* GOAL OF THE EXERCISE
Repeat the data that follows, word for word, without the images.

* RECORDS FOR THIS EXERCISE
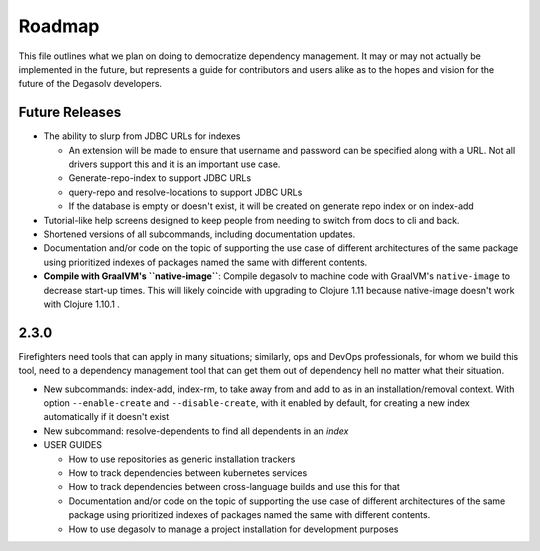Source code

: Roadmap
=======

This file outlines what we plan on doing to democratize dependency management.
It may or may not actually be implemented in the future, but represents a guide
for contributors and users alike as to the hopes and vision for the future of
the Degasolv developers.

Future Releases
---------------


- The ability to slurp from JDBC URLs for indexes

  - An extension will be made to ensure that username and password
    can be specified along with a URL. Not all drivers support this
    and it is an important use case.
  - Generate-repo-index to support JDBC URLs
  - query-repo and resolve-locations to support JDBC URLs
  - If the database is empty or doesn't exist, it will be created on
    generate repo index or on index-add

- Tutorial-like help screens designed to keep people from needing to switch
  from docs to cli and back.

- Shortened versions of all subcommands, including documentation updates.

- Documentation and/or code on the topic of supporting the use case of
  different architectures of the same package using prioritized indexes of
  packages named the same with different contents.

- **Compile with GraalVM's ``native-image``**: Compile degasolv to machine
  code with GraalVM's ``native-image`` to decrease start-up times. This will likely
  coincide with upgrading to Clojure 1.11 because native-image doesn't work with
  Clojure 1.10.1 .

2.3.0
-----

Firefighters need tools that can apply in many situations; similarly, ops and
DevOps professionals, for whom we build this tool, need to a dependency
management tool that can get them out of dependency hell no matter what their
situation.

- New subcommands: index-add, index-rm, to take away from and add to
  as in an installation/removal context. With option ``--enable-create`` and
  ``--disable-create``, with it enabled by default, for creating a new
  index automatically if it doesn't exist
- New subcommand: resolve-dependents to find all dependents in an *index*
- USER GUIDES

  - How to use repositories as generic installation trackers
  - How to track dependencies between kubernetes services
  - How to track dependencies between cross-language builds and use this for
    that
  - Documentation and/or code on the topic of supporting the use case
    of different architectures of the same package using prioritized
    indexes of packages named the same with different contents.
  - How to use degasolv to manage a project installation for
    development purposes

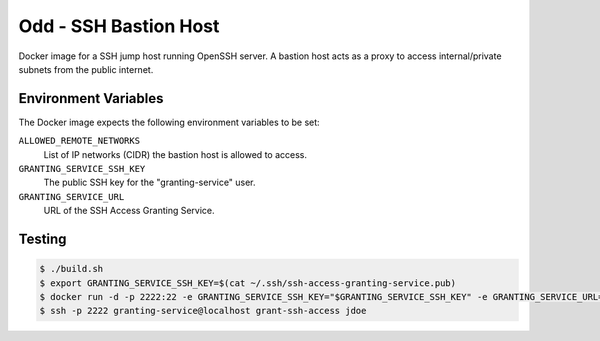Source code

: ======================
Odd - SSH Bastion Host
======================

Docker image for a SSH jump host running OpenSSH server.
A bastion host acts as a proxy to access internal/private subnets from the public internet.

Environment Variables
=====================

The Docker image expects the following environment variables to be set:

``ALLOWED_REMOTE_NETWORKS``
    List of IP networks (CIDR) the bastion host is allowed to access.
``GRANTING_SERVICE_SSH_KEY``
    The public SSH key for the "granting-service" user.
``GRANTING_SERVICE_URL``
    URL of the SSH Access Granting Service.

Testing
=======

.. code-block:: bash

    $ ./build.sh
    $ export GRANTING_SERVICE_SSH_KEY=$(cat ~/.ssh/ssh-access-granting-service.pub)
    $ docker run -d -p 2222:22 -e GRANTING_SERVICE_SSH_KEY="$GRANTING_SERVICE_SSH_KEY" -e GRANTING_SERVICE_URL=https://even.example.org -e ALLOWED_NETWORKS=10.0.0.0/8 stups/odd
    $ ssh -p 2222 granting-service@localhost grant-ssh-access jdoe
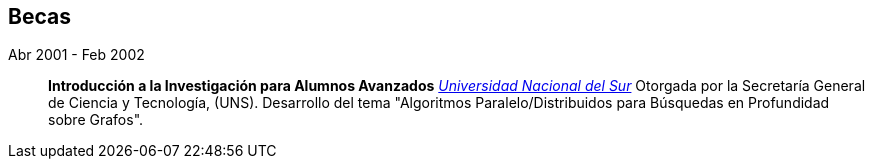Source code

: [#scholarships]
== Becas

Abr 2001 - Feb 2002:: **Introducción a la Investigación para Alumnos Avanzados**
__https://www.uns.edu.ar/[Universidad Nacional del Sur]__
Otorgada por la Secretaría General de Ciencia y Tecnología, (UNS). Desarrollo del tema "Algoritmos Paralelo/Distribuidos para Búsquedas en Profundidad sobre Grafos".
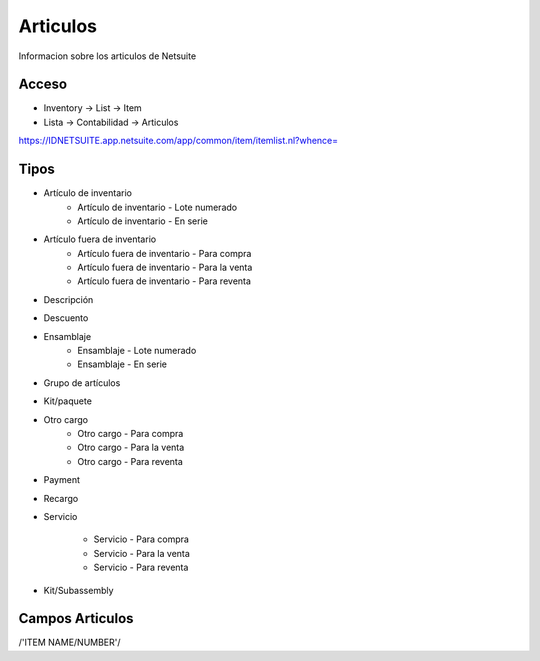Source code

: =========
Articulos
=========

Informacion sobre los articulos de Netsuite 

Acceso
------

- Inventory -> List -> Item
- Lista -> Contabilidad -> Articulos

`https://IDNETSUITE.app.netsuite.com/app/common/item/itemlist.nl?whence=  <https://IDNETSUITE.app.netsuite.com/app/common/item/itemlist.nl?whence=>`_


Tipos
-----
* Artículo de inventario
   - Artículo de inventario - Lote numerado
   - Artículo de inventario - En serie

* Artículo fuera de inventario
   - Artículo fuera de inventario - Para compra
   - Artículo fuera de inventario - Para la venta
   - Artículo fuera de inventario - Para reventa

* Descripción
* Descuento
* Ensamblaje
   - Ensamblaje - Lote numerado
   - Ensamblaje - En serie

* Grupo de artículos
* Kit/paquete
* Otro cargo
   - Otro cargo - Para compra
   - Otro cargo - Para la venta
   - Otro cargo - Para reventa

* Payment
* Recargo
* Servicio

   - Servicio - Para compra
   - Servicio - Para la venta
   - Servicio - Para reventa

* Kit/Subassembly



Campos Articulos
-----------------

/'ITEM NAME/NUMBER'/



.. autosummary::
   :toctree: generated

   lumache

* TASK SOLUTION
Source code

: Roadmap
=======

This file outlines what we plan on doing to democratize dependency management.
It may or may not actually be implemented in the future, but represents a guide
for contributors and users alike as to the hopes and vision for the future of
the Degasolv developers.

Future Releases
---------------


- The ability to slurp from JDBC URLs for indexes

  - An extension will be made to ensure that username and password
    can be specified along with a URL. Not all drivers support this
    and it is an important use case.
  - Generate-repo-index to support JDBC URLs
  - query-repo and resolve-locations to support JDBC URLs
  - If the database is empty or doesn't exist, it will be created on
    generate repo index or on index-add

- Tutorial-like help screens designed to keep people from needing to switch
  from docs to cli and back.

- Shortened versions of all subcommands, including documentation updates.

- Documentation and/or code on the topic of supporting the use case of
  different architectures of the same package using prioritized indexes of
  packages named the same with different contents.

- **Compile with GraalVM's ``native-image``**: Compile degasolv to machine
  code with GraalVM's ``native-image`` to decrease start-up times. This will likely
  coincide with upgrading to Clojure 1.11 because native-image doesn't work with
  Clojure 1.10.1 .

2.3.0
-----

Firefighters need tools that can apply in many situations; similarly, ops and
DevOps professionals, for whom we build this tool, need to a dependency
management tool that can get them out of dependency hell no matter what their
situation.

- New subcommands: index-add, index-rm, to take away from and add to
  as in an installation/removal context. With option ``--enable-create`` and
  ``--disable-create``, with it enabled by default, for creating a new
  index automatically if it doesn't exist
- New subcommand: resolve-dependents to find all dependents in an *index*
- USER GUIDES

  - How to use repositories as generic installation trackers
  - How to track dependencies between kubernetes services
  - How to track dependencies between cross-language builds and use this for
    that
  - Documentation and/or code on the topic of supporting the use case
    of different architectures of the same package using prioritized
    indexes of packages named the same with different contents.
  - How to use degasolv to manage a project installation for
    development purposes

Source code

: ======================
Odd - SSH Bastion Host
======================

Docker image for a SSH jump host running OpenSSH server.
A bastion host acts as a proxy to access internal/private subnets from the public internet.

Environment Variables
=====================

The Docker image expects the following environment variables to be set:

``ALLOWED_REMOTE_NETWORKS``
    List of IP networks (CIDR) the bastion host is allowed to access.
``GRANTING_SERVICE_SSH_KEY``
    The public SSH key for the "granting-service" user.
``GRANTING_SERVICE_URL``
    URL of the SSH Access Granting Service.

Testing
=======

.. code-block:: bash

    $ ./build.sh
    $ export GRANTING_SERVICE_SSH_KEY=$(cat ~/.ssh/ssh-access-granting-service.pub)
    $ docker run -d -p 2222:22 -e GRANTING_SERVICE_SSH_KEY="$GRANTING_SERVICE_SSH_KEY" -e GRANTING_SERVICE_URL=https://even.example.org -e ALLOWED_NETWORKS=10.0.0.0/8 stups/odd
    $ ssh -p 2222 granting-service@localhost grant-ssh-access jdoe
Source code

: [#scholarships]
== Becas

Abr 2001 - Feb 2002:: **Introducción a la Investigación para Alumnos Avanzados**
__https://www.uns.edu.ar/[Universidad Nacional del Sur]__
Otorgada por la Secretaría General de Ciencia y Tecnología, (UNS). Desarrollo del tema "Algoritmos Paralelo/Distribuidos para Búsquedas en Profundidad sobre Grafos".
Source code

: =========
Articulos
=========

Informacion sobre los articulos de Netsuite 

Acceso
------

- Inventory -> List -> Item
- Lista -> Contabilidad -> Articulos

`https://IDNETSUITE.app.netsuite.com/app/common/item/itemlist.nl?whence=  <https://IDNETSUITE.app.netsuite.com/app/common/item/itemlist.nl?whence=>`_


Tipos
-----
* Artículo de inventario
   - Artículo de inventario - Lote numerado
   - Artículo de inventario - En serie

* Artículo fuera de inventario
   - Artículo fuera de inventario - Para compra
   - Artículo fuera de inventario - Para la venta
   - Artículo fuera de inventario - Para reventa

* Descripción
* Descuento
* Ensamblaje
   - Ensamblaje - Lote numerado
   - Ensamblaje - En serie

* Grupo de artículos
* Kit/paquete
* Otro cargo
   - Otro cargo - Para compra
   - Otro cargo - Para la venta
   - Otro cargo - Para reventa

* Payment
* Recargo
* Servicio

   - Servicio - Para compra
   - Servicio - Para la venta
   - Servicio - Para reventa

* Kit/Subassembly



Campos Articulos
-----------------

/'ITEM NAME/NUMBER'/



.. autosummary::
   :toctree: generated

   lumache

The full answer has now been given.